Raça Preta seta Sistema de Exploração

vitelo

Os bovinos de raça Preta são animais de excepcional aptidão para a produção de carne em regime extensivo. Pelas características relacionadas com a elevada rusticidade já mencionadas anteriormente, são utilizadores preferenciais das zonas desfavorecidas.

A sua alimentação assenta no pastoreio, principalmente de pastos naturais, normalmente sob coberto de montado, restolhos de culturas cerealíferas, bolotas e produtos de desbaste dos montados. Quando as condições o exigem, há necessidade de administração de suplementos, consistindo estes normalmente em palhas e fenos, e muito raramente concentrados.

A pobreza dos solos e as condições climatéricas das regiões de produção destes animais, condicionam a produção forrageira. São regiões com um clima Mediterrânico, que se caracteriza por ser um clima temperado, com um Verão quente e seco, chuvas na estação fria e um Inverno moderado com precipitação anual entre os 500 e os 800 mm, concentrada essencialmente no período Outono-Invernal.

Estas condições climatéricas originam uma variação da produção anual de pastagem, pois a distribuição da produção de erva nas pastagens mediterrânicas no decorrer do período de crescimento é muito irregular, uma vez que 15 a 35% da produção anual é obtida entre o inicio das chuvas (Outono) e o mês de Fevereiro, sendo os restantes 65 a 85% obtidos entre Março, em que o crescimento da erva é exponencial, e o fim da estação de crescimento (fim da Primavera/inicio do Verão). Durante os 4 a 6 meses em que a pluviosidade é insignificante ou nula (Verão), a produção de erva é escassa, encontrando-se seca e consequentemente com baixo valor nutritivo, baixa digestibilidade e palatibilidade.

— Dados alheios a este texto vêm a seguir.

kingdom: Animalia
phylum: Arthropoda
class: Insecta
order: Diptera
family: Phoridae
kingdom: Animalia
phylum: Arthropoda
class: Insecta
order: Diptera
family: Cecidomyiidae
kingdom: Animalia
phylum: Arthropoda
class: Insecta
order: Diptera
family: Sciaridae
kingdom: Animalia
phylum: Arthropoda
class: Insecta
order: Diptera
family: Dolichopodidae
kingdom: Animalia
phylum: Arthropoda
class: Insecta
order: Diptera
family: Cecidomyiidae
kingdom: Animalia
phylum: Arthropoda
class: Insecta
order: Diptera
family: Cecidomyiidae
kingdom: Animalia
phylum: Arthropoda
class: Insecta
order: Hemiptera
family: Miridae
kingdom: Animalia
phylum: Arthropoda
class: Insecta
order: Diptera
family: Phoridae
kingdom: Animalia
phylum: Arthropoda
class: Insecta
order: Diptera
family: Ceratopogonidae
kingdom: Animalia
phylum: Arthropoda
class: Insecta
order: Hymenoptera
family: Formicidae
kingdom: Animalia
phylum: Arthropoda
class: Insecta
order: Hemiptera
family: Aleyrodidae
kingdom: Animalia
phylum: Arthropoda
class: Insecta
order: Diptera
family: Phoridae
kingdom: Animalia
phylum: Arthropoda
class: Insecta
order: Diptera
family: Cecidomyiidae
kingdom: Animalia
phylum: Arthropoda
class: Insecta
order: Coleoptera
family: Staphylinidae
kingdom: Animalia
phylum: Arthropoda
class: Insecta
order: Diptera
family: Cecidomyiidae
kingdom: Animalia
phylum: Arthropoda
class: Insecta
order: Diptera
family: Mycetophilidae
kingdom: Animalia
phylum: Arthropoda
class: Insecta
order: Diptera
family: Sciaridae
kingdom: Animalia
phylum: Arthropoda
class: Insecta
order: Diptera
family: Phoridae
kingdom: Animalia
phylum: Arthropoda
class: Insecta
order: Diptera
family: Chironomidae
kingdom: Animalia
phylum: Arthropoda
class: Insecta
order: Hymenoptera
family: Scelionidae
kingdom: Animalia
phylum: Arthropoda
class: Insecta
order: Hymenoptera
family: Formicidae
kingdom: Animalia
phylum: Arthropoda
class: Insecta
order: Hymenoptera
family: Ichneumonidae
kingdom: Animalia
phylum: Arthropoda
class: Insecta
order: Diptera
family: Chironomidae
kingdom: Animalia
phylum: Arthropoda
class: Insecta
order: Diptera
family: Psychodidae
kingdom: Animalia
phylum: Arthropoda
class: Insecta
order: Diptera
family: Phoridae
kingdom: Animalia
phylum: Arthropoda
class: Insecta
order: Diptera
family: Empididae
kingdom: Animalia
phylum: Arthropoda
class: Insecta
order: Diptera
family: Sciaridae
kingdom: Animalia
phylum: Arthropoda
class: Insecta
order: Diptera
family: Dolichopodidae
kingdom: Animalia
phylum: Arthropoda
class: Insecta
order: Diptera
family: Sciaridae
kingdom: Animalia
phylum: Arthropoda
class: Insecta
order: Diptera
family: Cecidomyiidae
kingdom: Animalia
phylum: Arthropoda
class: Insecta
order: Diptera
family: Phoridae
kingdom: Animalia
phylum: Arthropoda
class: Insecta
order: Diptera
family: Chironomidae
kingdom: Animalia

As espécies vegetais predominantes nas regiões de produção da raça são as seguintes:
Estrato arbóreo: sobreiro (Quercus suber) e azinheira (Quercus rotundfolia);
Coberto arbustivo: alecrim (Rosmarinus officinalis), esteva (Cistus ladaniferus), giesta (Spartium spp.), medronheiro (Arbustus unedo), sargaço (Cistus monspeliensis), tojo (Ulex spp.), urze (Calluna vulgaris) e rosmaninho (Lavandula spp.);
Sob-coberto natural: alpista (Phalaris spp.), holcus, poa, festuca, bromus, azevém (Lolium spp.), poterium, tremocilha (Lupinus spp.), trigonela, luzerna (Medicago spp.), melilotus, trevos (Trifolium spp.), trigo serraceno (Fagopyrum esculentum), lotus, scorpirius, ornithopus, ervilhaca (Vicia sativa), latyius, panasco (Dactylis glomerata) e plantago.
Prados melhorados: trevos (Trifolium spp.), luzerna (Medicago spp.), tremocilha (Lupinus spp.), azevém (Lolium spp.), festuca, ervilhaca (Vicia sativa), aveia (Avena sativa), triticale, sorgo (Andropogon sorghum) e erva do Sudão.
Restolhos: trigo (Triticum spp.), cevada (Hordeum vulgare), centeio (Secale cereale), triticale, aveia (Avena sativa), arroz (Oriza sativa), milho (Zea mais) e girassol (Hellianthus annus).

Em relação aos solos que encontramos nas regiões de produção de raça Preta, pode dizer-se que nos encontramos na fronteira da velha meseta Ibérica com os terrenos areno-argilosos do pliocénico lacustre e aluviossolos modernos (várzeas dos rios). São solos predominantemente ácidos (reacção do solo com pH<6,5), que variam entre os cambissolos, os podzóis e litossolos e os fluvissolos.

A optimização do aproveitamento das condições deste sistema de produção bem como das características produtivas e reprodutivas dos próprios animais, só se poderá alcançar levando em conta os limites fisiológicos dos animais, de modo a adequar a esses limites os maneios alimentar e reprodutivo.

Apesar de existirem muitos criadores a explorar a raça em linha pura, outra grande parte recorre a touros de raças exóticas para efectuar cruzamentos industriais, nomeadamente das raças Charolesa e Limousine. Estas são raças de reconhecida qualidade para cruzar com as raças autóctones em termos de aumentos de produtividade obtidos de maiores pesos ao desmame e ao abate. Destes cruzamentos podem surgir vantagens também para as raças exóticas. Um exemplo destes benefícios é o que se obtém aquando do cruzamento de vacas de raça Preta com touros de raça Charolesa, em que esta última raça é muito beneficiada em termos de facilidade de partos.